— PROBLEM DESCRIPTION —
In the entries that follow, the lines from the one with "X0094200Y0092548D02*" through the one with "X0081800Y0097548D03*" are the ones to write out, exactly and with both ends included. Nothing else should appear.
*** DATA FOR REVIEW Section Begins ***
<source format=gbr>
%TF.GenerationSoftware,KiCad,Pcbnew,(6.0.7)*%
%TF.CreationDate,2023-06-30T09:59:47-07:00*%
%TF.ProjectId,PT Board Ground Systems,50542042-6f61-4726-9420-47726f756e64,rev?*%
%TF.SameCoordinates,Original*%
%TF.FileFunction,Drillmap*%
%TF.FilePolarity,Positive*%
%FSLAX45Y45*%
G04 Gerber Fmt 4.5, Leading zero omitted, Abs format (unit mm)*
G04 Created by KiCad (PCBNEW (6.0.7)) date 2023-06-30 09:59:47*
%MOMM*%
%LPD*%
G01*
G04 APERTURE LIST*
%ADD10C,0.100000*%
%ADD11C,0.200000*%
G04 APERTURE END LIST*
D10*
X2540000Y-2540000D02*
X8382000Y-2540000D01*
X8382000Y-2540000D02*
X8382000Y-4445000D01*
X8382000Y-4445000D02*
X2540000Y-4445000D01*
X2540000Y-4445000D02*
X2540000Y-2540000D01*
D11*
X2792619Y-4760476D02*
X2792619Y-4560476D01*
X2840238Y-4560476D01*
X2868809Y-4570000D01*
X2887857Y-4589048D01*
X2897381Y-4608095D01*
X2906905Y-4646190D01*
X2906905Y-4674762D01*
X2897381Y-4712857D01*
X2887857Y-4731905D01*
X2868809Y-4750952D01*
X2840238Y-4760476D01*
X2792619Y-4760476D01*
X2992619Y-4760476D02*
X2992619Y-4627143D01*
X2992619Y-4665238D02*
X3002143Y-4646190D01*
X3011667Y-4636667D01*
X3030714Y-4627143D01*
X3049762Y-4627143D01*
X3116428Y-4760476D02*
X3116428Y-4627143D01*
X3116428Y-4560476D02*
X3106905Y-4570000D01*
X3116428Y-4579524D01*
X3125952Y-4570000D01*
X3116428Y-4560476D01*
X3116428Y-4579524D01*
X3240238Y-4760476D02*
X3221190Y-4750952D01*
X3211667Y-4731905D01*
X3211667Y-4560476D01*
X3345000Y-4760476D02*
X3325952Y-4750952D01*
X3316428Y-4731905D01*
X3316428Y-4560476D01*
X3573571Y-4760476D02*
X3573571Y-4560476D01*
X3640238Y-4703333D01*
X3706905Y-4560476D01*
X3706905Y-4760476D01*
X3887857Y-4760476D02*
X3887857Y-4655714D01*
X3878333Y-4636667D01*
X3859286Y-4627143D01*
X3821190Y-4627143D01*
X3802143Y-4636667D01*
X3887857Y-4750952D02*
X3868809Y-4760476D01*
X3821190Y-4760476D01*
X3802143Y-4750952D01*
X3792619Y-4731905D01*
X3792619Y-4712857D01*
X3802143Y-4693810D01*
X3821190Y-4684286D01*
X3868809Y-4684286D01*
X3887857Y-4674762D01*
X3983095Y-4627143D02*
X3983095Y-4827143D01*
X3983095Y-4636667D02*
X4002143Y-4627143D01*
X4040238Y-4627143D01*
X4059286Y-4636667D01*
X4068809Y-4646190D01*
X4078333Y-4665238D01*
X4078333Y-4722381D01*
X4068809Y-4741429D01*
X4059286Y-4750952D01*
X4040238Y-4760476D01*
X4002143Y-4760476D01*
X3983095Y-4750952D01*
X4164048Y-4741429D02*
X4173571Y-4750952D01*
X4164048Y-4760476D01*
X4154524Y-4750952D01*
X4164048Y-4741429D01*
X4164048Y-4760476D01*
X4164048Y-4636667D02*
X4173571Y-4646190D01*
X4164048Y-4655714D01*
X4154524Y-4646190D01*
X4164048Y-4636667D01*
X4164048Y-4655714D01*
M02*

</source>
*** DATA FOR REVIEW Section Ends ***
*** DATA FOR REVIEW Section Begins ***
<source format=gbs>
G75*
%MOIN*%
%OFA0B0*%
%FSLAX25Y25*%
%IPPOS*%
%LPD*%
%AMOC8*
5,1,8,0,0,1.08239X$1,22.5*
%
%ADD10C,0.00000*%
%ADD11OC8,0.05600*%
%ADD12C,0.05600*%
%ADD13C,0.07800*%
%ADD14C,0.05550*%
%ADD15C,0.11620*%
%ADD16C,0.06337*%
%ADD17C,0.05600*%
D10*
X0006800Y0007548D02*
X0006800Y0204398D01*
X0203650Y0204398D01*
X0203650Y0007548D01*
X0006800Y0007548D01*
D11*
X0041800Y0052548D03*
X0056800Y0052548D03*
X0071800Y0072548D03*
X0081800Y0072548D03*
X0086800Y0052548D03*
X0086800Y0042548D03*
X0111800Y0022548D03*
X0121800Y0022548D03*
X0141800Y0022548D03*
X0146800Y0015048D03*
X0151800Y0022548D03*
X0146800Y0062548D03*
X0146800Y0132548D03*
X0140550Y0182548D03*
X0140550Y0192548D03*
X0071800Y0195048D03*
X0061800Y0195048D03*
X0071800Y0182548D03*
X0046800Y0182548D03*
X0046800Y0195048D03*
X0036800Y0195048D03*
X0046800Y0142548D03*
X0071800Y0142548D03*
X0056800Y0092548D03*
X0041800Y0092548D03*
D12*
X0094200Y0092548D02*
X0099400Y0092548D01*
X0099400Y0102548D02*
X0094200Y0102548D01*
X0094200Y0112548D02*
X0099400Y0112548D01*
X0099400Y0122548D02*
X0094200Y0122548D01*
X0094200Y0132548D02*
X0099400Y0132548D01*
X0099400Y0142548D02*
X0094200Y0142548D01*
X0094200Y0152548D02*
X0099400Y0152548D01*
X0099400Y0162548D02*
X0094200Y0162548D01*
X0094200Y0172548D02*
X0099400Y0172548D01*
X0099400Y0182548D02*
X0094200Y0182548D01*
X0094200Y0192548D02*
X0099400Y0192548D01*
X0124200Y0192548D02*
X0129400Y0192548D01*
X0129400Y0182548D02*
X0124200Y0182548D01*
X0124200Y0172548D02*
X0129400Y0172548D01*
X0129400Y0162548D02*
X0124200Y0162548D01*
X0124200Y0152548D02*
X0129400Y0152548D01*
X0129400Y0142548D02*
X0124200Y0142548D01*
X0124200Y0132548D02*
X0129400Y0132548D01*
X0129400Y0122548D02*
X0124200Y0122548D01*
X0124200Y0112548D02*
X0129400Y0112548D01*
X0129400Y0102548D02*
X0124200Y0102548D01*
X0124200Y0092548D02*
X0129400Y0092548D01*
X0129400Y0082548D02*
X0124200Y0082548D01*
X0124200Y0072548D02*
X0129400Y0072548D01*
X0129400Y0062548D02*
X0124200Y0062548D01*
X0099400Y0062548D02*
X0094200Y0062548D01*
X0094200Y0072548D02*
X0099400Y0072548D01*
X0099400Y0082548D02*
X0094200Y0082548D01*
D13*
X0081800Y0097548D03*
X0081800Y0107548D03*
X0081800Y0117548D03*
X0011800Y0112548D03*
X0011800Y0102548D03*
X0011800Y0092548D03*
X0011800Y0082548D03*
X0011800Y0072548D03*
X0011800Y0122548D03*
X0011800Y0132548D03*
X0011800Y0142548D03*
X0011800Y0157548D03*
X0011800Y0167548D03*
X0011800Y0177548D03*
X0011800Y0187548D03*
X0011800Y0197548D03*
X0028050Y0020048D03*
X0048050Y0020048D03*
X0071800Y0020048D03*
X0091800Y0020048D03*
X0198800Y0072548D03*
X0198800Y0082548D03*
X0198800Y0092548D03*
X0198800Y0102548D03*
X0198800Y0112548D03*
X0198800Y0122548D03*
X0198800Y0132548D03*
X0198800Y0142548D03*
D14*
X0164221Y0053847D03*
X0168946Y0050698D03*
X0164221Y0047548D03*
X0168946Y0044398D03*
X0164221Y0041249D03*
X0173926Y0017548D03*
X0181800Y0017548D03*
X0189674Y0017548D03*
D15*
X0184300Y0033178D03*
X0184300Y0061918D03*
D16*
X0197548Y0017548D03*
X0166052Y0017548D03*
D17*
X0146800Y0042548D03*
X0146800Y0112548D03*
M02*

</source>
*** DATA FOR REVIEW Section Ends ***
— PROBLEM SOLUTION —
X0094200Y0092548D02*
X0099400Y0092548D01*
X0099400Y0102548D02*
X0094200Y0102548D01*
X0094200Y0112548D02*
X0099400Y0112548D01*
X0099400Y0122548D02*
X0094200Y0122548D01*
X0094200Y0132548D02*
X0099400Y0132548D01*
X0099400Y0142548D02*
X0094200Y0142548D01*
X0094200Y0152548D02*
X0099400Y0152548D01*
X0099400Y0162548D02*
X0094200Y0162548D01*
X0094200Y0172548D02*
X0099400Y0172548D01*
X0099400Y0182548D02*
X0094200Y0182548D01*
X0094200Y0192548D02*
X0099400Y0192548D01*
X0124200Y0192548D02*
X0129400Y0192548D01*
X0129400Y0182548D02*
X0124200Y0182548D01*
X0124200Y0172548D02*
X0129400Y0172548D01*
X0129400Y0162548D02*
X0124200Y0162548D01*
X0124200Y0152548D02*
X0129400Y0152548D01*
X0129400Y0142548D02*
X0124200Y0142548D01*
X0124200Y0132548D02*
X0129400Y0132548D01*
X0129400Y0122548D02*
X0124200Y0122548D01*
X0124200Y0112548D02*
X0129400Y0112548D01*
X0129400Y0102548D02*
X0124200Y0102548D01*
X0124200Y0092548D02*
X0129400Y0092548D01*
X0129400Y0082548D02*
X0124200Y0082548D01*
X0124200Y0072548D02*
X0129400Y0072548D01*
X0129400Y0062548D02*
X0124200Y0062548D01*
X0099400Y0062548D02*
X0094200Y0062548D01*
X0094200Y0072548D02*
X0099400Y0072548D01*
X0099400Y0082548D02*
X0094200Y0082548D01*
D13*
X0081800Y0097548D03*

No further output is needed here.